Мужчина тоже смотрит на часы. Он, кажется, очень долго переваривает то, что я только что сказал. В конце концов, он говорит:
— Полагаю, что тогда мне просто придется удовлетвориться этим, да?
— На данный момент, да.
Он делает долгий, медленный вдох, закрывает глаза, и его словно захлестывает волна облегчения.
— Ладно. Но я ее отец, Алекс. Это я должен искромсать этих больных маленьких ублюдков. Это мое право.
Я на это никак не реагирую. Ему нужно посидеть секунду, чтобы обдумать то, что он только что сказал, и я ничего к этому не добавляю. В конце концов, он морщится и качает головой.
— Это глупость. Я ни на что не имею права. Это случилось не со мной. Я знаю. Извини.
— Эй. Не надо извиняться, чувак. Да вы облажались. Вы облажались из-за того, что произошло. Я тоже из-за этого облажался. Ирония судьбы в том, что Сильвер-единственный человек, имеющий хоть какие-то реальные права на что-либо, и все же она наименее испорченная из всех нас.
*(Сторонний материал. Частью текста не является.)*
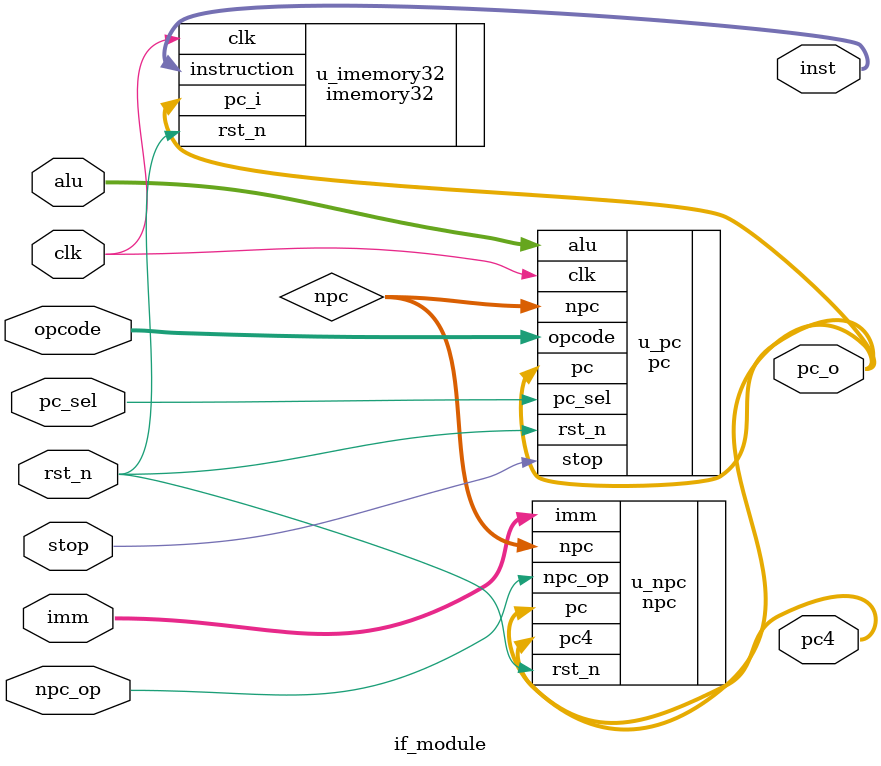
<source format=v>


module if_module(
    input   clk,
    input   rst_n,
    input   stop,
    input   pc_sel,
    input   npc_op,
    input   [31:0]  alu,                //aluµÄÊä³ö
    input   [31:0]  imm,                //·ûºÅÀ©Õ¹Ö®ºóµÄ32Î»Á¢¼´Êý
    input   [6:0]   opcode,
    output  wire [31:0]  inst,     //È¡³öµÄ32Î»Ö¸Áî
    output  wire [31:0]  pc4,
    output  wire [31:0]  pc_o
    );
    
wire    [31:0]  npc;
    
pc  u_pc(
    .clk(clk),
    .rst_n(rst_n),
    .stop(stop),
    .pc_sel(pc_sel),
    .npc(npc),
    .alu(alu),
    .opcode(opcode),
    .pc(pc_o)
);

npc u_npc(
    .rst_n(rst_n),
    .npc_op(npc_op),
    .pc(pc_o),
    .imm(imm),
    .npc(npc),
    .pc4(pc4)
);

imemory32   u_imemory32(
    .clk(clk),
    .rst_n(rst_n),
    .pc_i(pc_o),
    .instruction(inst)
);
endmodule

</source>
Он грустно улыбается, его глаза снова блуждают по комнате, осматривая все во второй раз. Теперь он не притворяется, что ищет наркотики. Он просто... изучает это место.
— Она всегда была такой, — рассеянно говорит он. — По-настоящему хорошо собранной. Мысленно. Даже когда она была ребенком, она справлялась с каждым огорчением, большим и маленьким, с этим странным пониманием и... с этой стойкостью, которая всегда поражала нас. Она такая чертовски сильная. Думаю, именно поэтому мы с ее матерью на время забыли, что мы ее родители. До всего этого мне и в голову не приходило, что Сильвер действительно может что-то понадобиться от меня в течение очень долгого времени. Она просто такая непоколебимая.
Она сломалась у меня на глазах. Только один раз, за пределами хижины. Я понимаю, что он имеет в виду, когда говорит, что она непоколебима. Я знаю, как устроены люди. Я вижу, когда они вот-вот сломаются, и никогда не думал, что Сильвер может сломаться так, как она это сделала. Я отправился в ту хижину посреди ночи, и мне ни на секунду не пришло в голову, что это может быть плохой идеей, потому что раньше она была уязвима и ранена. Потому что она не знала, что я приеду, и могла испугаться неожиданной машины, выехавшей из темноты на длинную извилистую подъездную дорожку. Я просто предполагал, что все будет хорошо, потому что она казалась... так хорошо собранной, как только что сказал ее отец.